Edu-Zombie
I already introduced you to Maine Rep. Brian Bolduc last month. He introduced a bill that simply states:
“A salary of a teacher may not be based upon the measurable performance or productivity of the teacher or a student of the teacher.”
Yesterday Bolduc’s bill came in front of the education committee, and his statements show just how thoroughly indoctrinated he is – to the point where even the Maine Education Association fails to meet his exacting standards:
* “Unlike business performance, teaching performance is much more subjective. ”
* “Judging a teacher on test scores of students is like judging a doctor by how healthy patients are. In addition, using test scores will force teachers to just teach test material rather than focus on the larger, more well-rounded curriculum.”
* “If a teachers’ union wants to pursue (merit pay), they’re (sic) not in the spirit of an equitable system.”
* “I think it’s too complicated an issue to let local school departments figure out.”

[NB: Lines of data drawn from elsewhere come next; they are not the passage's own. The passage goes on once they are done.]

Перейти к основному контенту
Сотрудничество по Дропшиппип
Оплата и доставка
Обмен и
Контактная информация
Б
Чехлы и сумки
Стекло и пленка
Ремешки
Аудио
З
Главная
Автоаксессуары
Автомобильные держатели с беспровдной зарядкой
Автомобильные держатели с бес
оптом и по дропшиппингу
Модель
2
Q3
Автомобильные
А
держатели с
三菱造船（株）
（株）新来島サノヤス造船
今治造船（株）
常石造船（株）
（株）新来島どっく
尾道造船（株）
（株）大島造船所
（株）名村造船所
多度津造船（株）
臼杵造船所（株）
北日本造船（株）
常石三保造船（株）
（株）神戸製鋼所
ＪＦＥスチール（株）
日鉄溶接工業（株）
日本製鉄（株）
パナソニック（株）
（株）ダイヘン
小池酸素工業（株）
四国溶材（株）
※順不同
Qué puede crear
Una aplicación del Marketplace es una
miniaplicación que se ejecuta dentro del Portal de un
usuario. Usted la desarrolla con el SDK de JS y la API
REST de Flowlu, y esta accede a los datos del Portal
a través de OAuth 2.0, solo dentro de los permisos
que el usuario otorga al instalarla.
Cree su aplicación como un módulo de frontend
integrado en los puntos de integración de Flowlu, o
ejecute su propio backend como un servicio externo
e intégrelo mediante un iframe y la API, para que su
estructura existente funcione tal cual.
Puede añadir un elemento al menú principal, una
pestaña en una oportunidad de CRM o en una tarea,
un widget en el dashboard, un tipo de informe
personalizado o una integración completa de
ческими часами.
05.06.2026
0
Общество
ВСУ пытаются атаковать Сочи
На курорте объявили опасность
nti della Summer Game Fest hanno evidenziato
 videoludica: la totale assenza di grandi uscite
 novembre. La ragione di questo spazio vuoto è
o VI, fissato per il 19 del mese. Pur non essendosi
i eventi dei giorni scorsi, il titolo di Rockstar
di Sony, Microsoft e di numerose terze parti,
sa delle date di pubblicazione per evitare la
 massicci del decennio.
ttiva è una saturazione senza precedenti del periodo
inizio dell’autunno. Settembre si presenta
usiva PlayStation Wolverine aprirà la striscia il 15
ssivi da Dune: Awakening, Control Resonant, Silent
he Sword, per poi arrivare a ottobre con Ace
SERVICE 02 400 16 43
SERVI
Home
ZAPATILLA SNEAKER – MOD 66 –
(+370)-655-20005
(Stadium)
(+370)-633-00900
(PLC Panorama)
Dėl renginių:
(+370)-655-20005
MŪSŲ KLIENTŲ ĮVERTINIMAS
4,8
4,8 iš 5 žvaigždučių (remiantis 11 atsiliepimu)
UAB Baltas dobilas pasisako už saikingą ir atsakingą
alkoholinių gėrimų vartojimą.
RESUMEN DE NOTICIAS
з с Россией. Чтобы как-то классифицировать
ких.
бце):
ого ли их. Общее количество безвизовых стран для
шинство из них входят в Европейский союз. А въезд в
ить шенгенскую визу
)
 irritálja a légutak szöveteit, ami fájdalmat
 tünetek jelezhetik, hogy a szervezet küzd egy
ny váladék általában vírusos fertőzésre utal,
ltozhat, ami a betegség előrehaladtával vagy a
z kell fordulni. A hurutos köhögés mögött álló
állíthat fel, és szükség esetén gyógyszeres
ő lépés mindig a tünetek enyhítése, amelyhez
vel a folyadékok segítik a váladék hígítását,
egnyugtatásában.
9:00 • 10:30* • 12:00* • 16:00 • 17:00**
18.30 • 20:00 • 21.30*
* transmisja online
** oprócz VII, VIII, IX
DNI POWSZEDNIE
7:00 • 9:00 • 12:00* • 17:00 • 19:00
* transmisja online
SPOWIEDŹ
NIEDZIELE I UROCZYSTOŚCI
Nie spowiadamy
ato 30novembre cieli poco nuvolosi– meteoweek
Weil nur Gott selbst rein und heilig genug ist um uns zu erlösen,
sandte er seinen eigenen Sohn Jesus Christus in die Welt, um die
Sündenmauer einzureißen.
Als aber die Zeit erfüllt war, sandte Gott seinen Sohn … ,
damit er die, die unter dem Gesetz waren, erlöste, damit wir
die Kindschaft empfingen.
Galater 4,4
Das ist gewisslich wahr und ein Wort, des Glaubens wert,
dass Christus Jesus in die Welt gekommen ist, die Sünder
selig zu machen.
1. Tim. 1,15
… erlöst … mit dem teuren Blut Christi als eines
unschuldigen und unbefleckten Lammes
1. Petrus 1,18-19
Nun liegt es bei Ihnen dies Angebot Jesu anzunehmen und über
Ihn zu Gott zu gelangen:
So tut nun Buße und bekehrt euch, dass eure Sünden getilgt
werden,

* “When asked by a committee member if some teachers were better than others, Bolduc, who’s looking for work as a teacher now, said it would be impossible to quantify because all criteria would be opinion based.”
* “Obama is wrong on this. Senior educators tell me this is going to come and go like lots of other fads in education.”
* “Judging good teaching is like judging good art or good music.”
As to the last remark, well, it may be true, but bad teaching, much like bad art or bad music, tends to draw universal agreement.

April 9th, 2009 at 10:17
WOW! I was skeptical about Bolduc’s attitude of throwing the baby out with the bath-water, but this is extreme.
It seems to me that Bolduc is just too lazy to search for a solution to make merit pay work. It will take a lot more than just linking it to test scores of course, but it seems he can’t get beyond that step.